JO: What do you do to feel beautiful yourself?

CR: I run. Seriously. After I run, of course I look like a mess, but I feel strong and fast. The days when I run there’s a lift in my step, a calm, and a confidence. It’s true what they say about how much of ones beauty comes from happiness.

JO: Do you have any beauty rituals or must have products?

CR: I’m pretty simple when it comes to beauty rituals: water, sleep, moisturizer, sunscreen, and blue-cancelling concealer – I have the world’s thinnest skin! Also, after trying it at the female run factories in Morocco, I’ve become addicted to Argan oil. I need it because I am also addicted to hot showers. I just love showers and they are, of course, terrible for your skin.

JO: You’ve said your business celebrates the imperfect. What is your perception of perfection?

CR: I hate the concept of “perfection” because it is built on homogeneity and conformity – and it leaves almost everyone out! I pushed my staff at The Knot (and the wedding industry at large) and I’d like to push all imagemakers everywhere, to make the imperfect the new perfect. Individuality and uniqueness are perfection. When everyone can feel comfortable in their own bodies, with their own beauty, with their own beliefs, and hopes and dreams, that will be perfect.

JO: In 2014, you and David stepped down from day-to-day operations. What do you miss most?

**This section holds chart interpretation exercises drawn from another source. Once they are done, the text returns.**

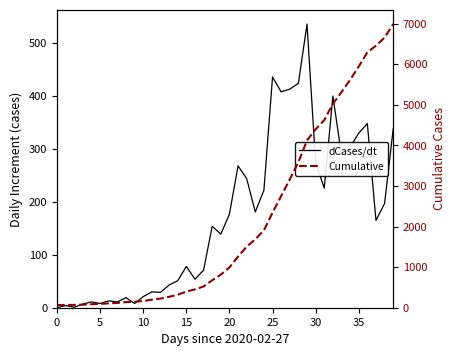

Which series has the largest total across all categories?

Cumulative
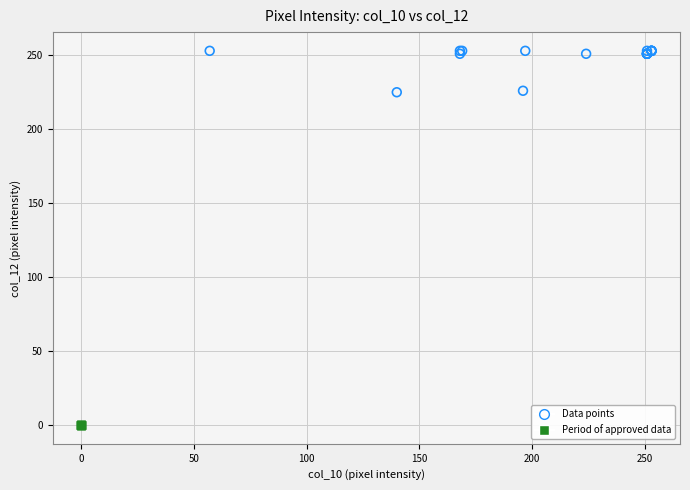

Which series contains the lowest Y value?

Period of approved data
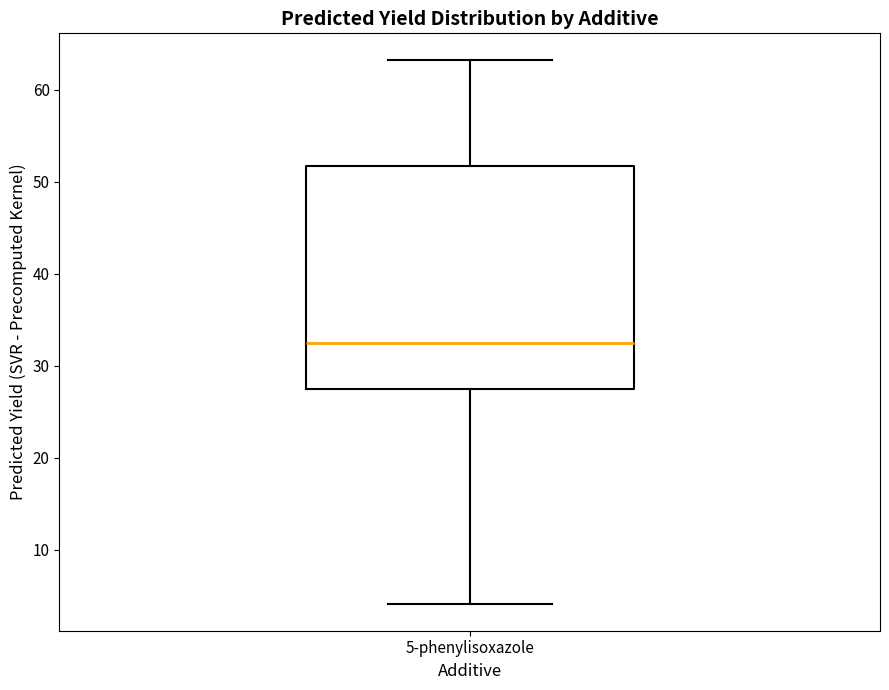

Transcribe this box plot: give where the median line is, the range the box spans, and where the two whiskers end, as read against the y-axis. The values are not printed on the chart, so give them approximately, as read against the axis.

median 32, box 28 to 52, whiskers 4 to 63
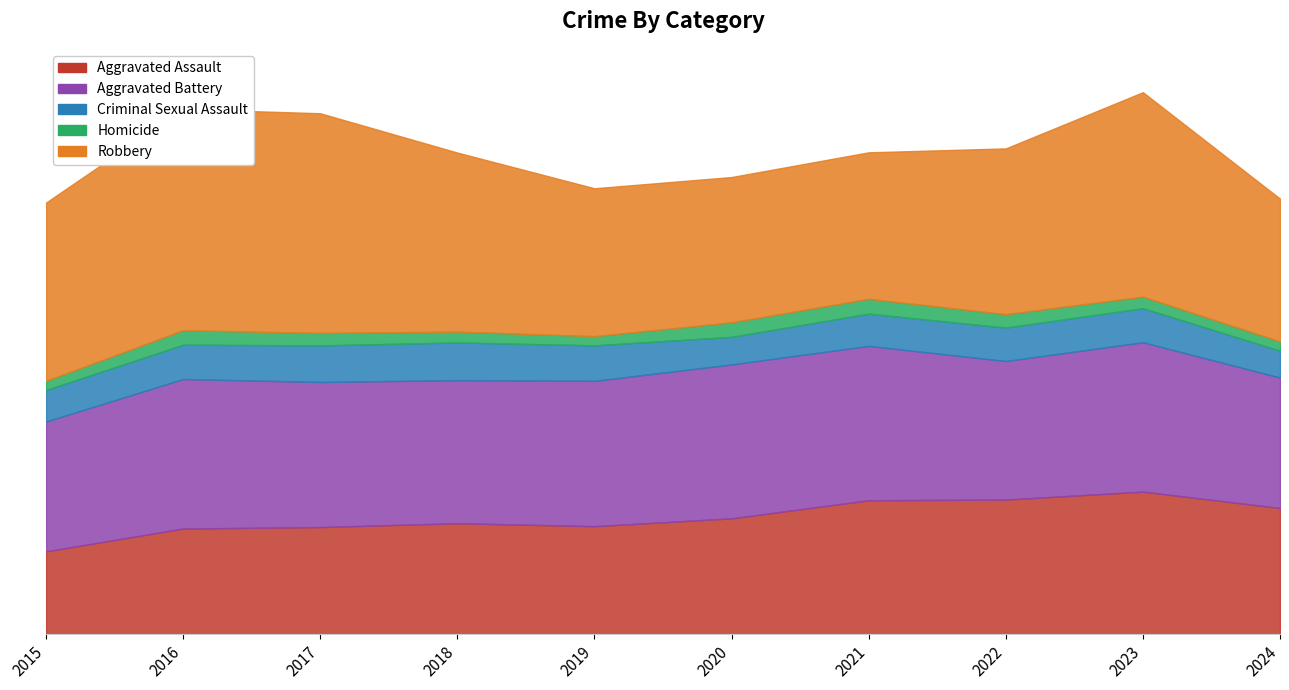

True or false: Aggravated Battery has a value of 10655 at 2018.

False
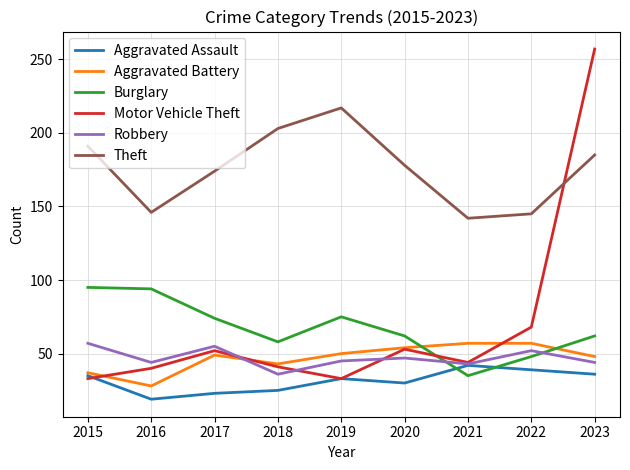

The value of Burglary at 2021 is 35. True or false?

True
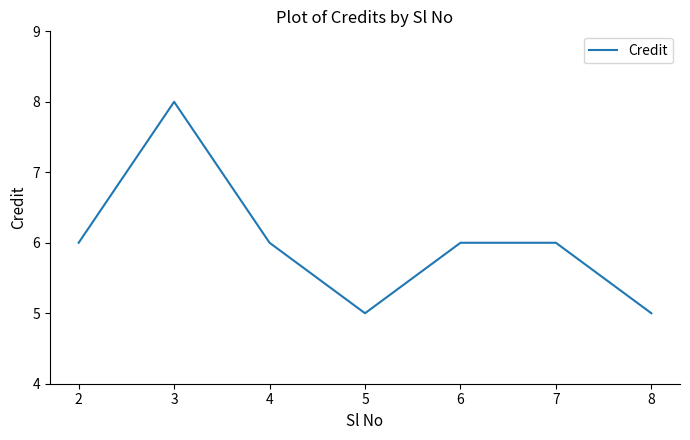

Is this an area chart (filled region under the line)?

No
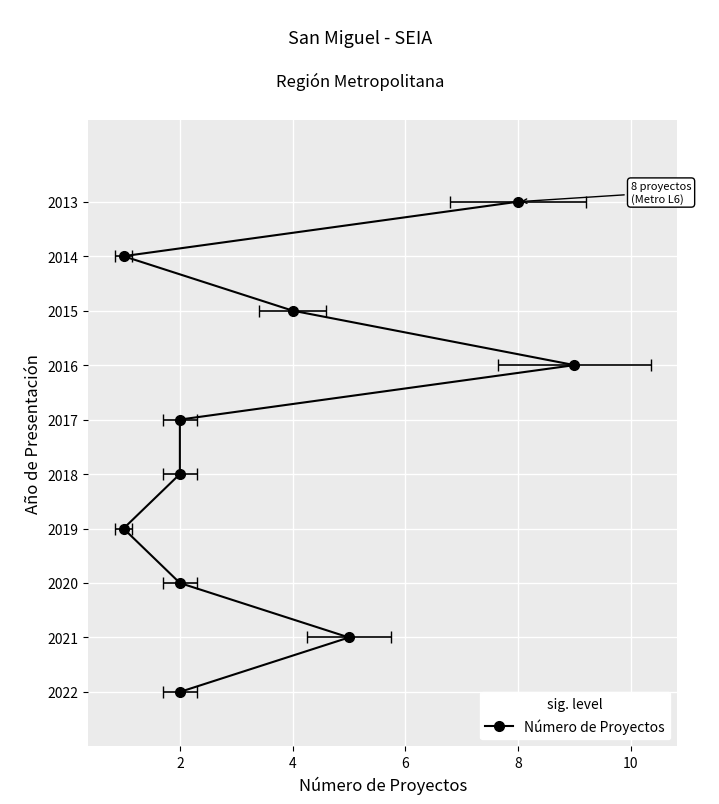

How many lines are shown in the chart?

1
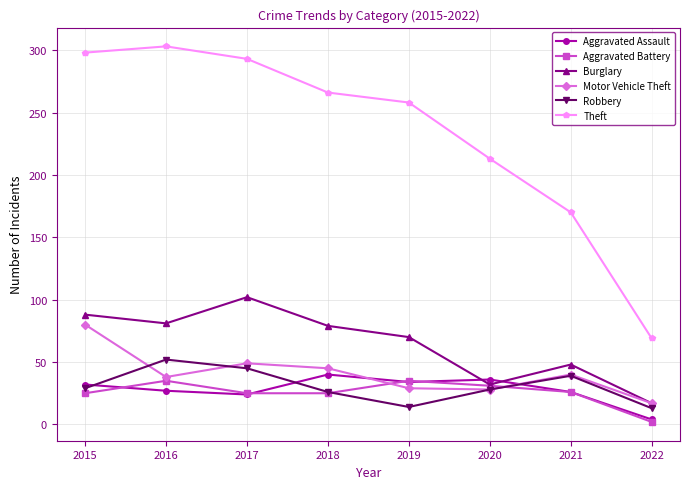

Does the chart have visible grid lines?

Yes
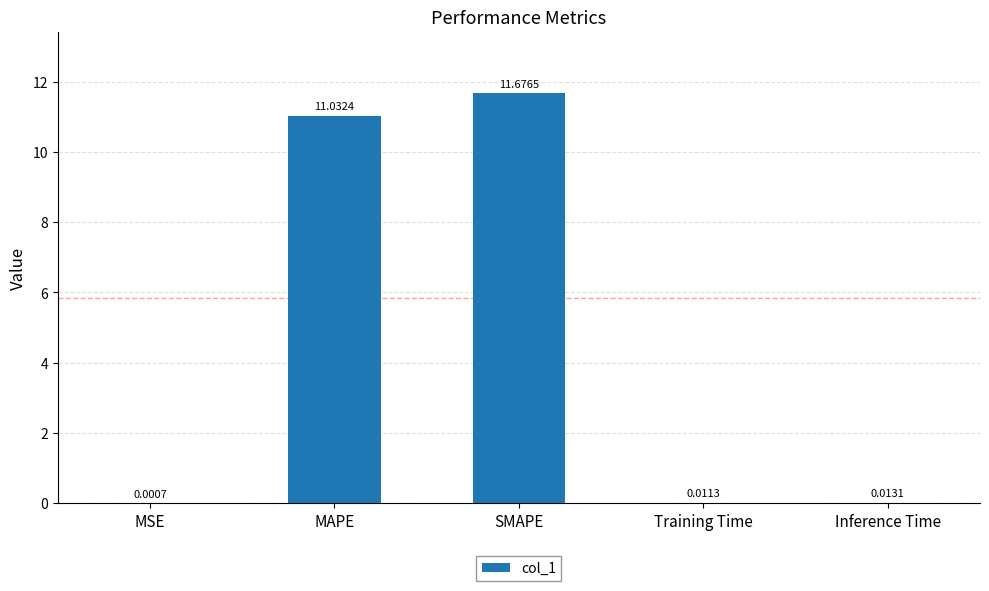

What is the difference between the values at MAPE and Inference Time?

11.0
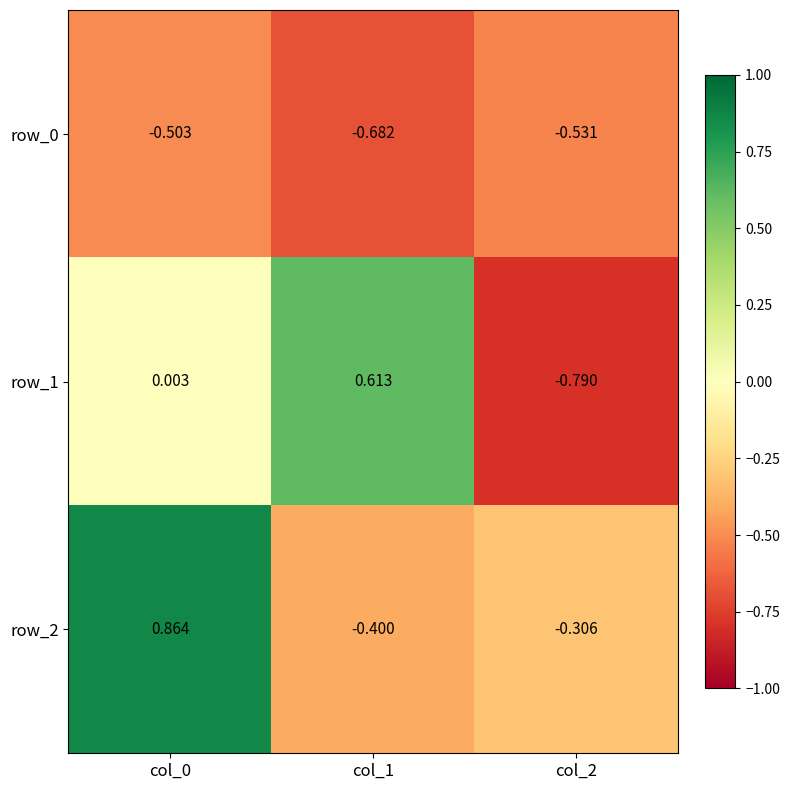

Is the value of row_0 at col_2 greater than the value of row_1 at col_2?

Yes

CR: I miss the people! I loved being a part of a team and creating a culture where so many voices at so many levels in the organization could be heard. I learned so much from them every day. They are a talented, dedicated, fun bunch and I miss everything from our brainstorms to busting it out on the dance floor.

JO: What is next?

CR: When I am not momming — my most important (and hardest) job — I split my energy between three passions: female entrepreneurship, social justice and progressive politics. I really enjoy my job serving on the board of a fast-growing, female-founded, and socially responsible fashion company Rent The Runway (@renttherunway) – it’s all the innovation and excitement without having to worry about payroll! I also serve on the boards of Brooklyn Community Foundation (@bklynfoundation), Power of Two (@powerof2nyc), WIE Network (@wienetwork), and Project Entrepreneur (@pjentrepreneur).  Everyone wants to know when I’ll either found another company or run for office. Both would be fun, but I’m content supporting others doing those things in, what I call, my “pay it forward” period. It feels really good to be in the background cheering others on.